Le regard que la régente et lui avaient échangé, dans leur salutation, était froid et cérémonieux; quiconque même eût bien observé les détails de cette réciprocité de politesse, eût vu les doigts de Louise de Savoie se recourber nerveusement sous les lèvres du ministre. Il y avait dans ce geste involontaire quelque chose de la sensitive crispée par un contact répulsif.

Mais il est vrai de dire qu'en apercevant Marguerite près du trône, la physionomie ascétique et rogue du chancelier subit une transformation. Le soleil perçant à travers un nuage n'opère pas un rayonnement plus soudain ni plus lumineux.

—C'est grande joie, dit-il en souriant, de rencontrer Votre Seigneurie en cette réunion, à laquelle elle fait si souvent défaut.

—Que voulez-vous, messire, répondit, avec une froideur calculée, la princesse, la douleur aime la solitude.

—Permettez-moi, Altesse, de déposer...

Et il s'avançait pour baiser sa main comme celle de sa mère.

Si quelqu'un eût pu voir en cette minute le masque grimaçant du bouffon, toujours caché sous sa draperie, on eût été saisi de l'expression d'appréhension et de rage qui en contractaient tous les muscles.

Ses lèvres blêmies s'ouvraient dans un rictus horrible; ses yeux injectés de sang, allaient jaillir de leur orbite; ses sourcils roux se dressaient hérissés; on eût juré un bouledogue furieux qui va s'élancer sur sa proie.

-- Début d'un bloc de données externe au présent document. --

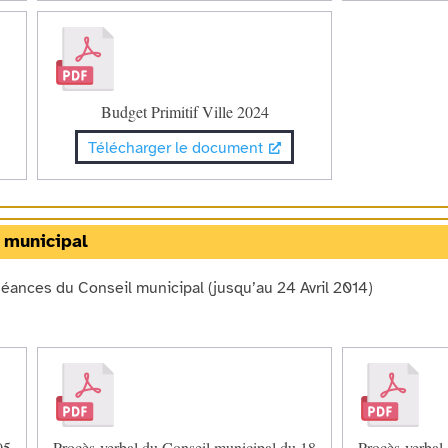
Budget Primitif Ville 2024
Télécharger le document
 municipal
séances du Conseil municipal (jusqu’au 24 Avril 2014)
05
Procès-verbal du Conseil municipal du 18
Procès-verbal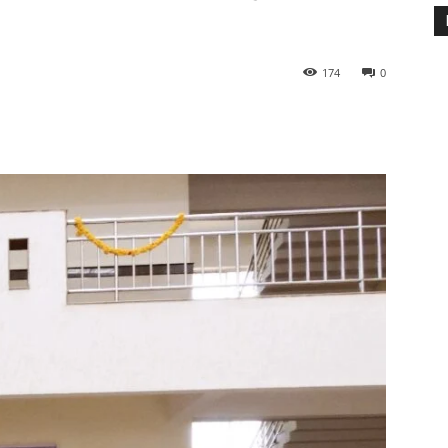
174
0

—Que faites-vous, monseigneur! dit la princesse en retirant sa main, dont le chancelier touchait déjà l'extrémité. Sur Dieu! mais vous n'y songez pas!... Allez, l'étiquette ne vous oblige point à un tel sacrifice.

—Que voulez-vous dire, auguste dame? demanda le ministre, ému de cet accueil et ne souriant plus qu'avec mauvaise grâce.